### [DATA SHOWN]
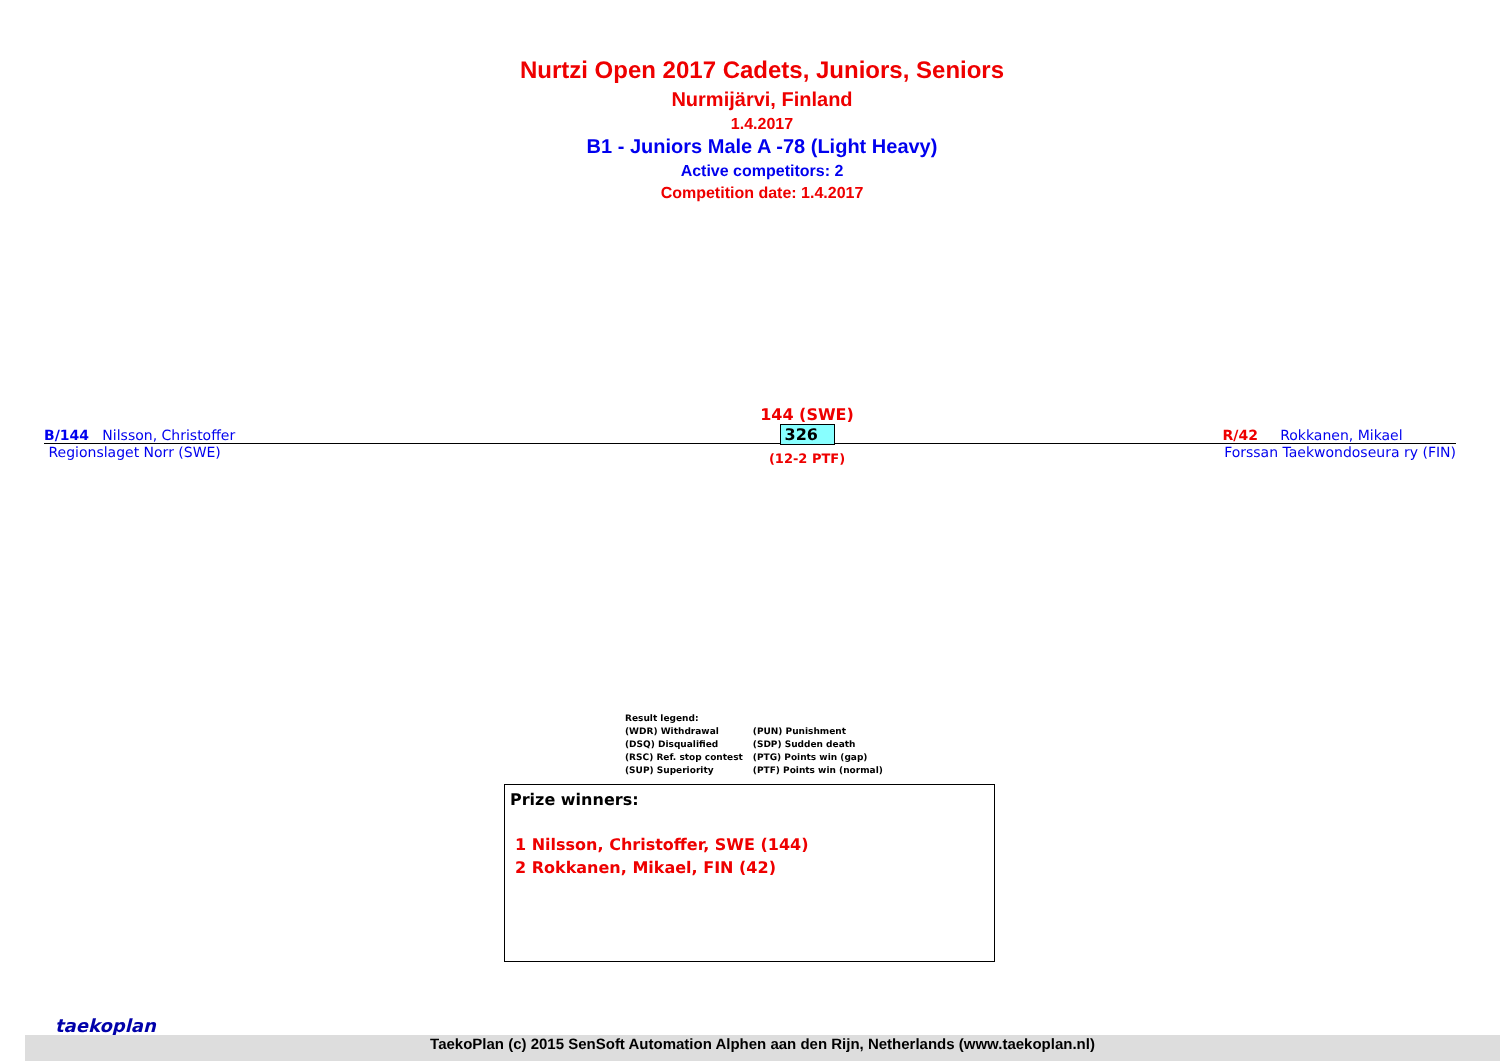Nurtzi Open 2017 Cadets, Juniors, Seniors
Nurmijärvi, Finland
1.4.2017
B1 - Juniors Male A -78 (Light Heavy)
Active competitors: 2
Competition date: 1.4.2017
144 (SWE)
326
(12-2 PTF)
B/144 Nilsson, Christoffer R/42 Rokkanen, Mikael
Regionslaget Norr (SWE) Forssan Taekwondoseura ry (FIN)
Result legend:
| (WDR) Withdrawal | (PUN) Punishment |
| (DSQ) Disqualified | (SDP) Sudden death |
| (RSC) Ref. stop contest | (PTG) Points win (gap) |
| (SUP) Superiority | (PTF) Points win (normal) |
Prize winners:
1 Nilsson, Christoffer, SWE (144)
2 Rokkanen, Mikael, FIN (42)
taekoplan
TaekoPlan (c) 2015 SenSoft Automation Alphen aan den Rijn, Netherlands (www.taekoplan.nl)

### [YOUR ASSIGNMENT]
All lines from the one containing "Regionslaget Norr (SWE)" to the last line of the material above must be copied exactly, and only those.

### [OUTPUT FOR THIS TASK]
Regionslaget Norr (SWE) Forssan Taekwondoseura ry (FIN)
Result legend:
| (WDR) Withdrawal | (PUN) Punishment |
| (DSQ) Disqualified | (SDP) Sudden death |
| (RSC) Ref. stop contest | (PTG) Points win (gap) |
| (SUP) Superiority | (PTF) Points win (normal) |
Prize winners:
1 Nilsson, Christoffer, SWE (144)
2 Rokkanen, Mikael, FIN (42)
taekoplan
TaekoPlan (c) 2015 SenSoft Automation Alphen aan den Rijn, Netherlands (www.taekoplan.nl)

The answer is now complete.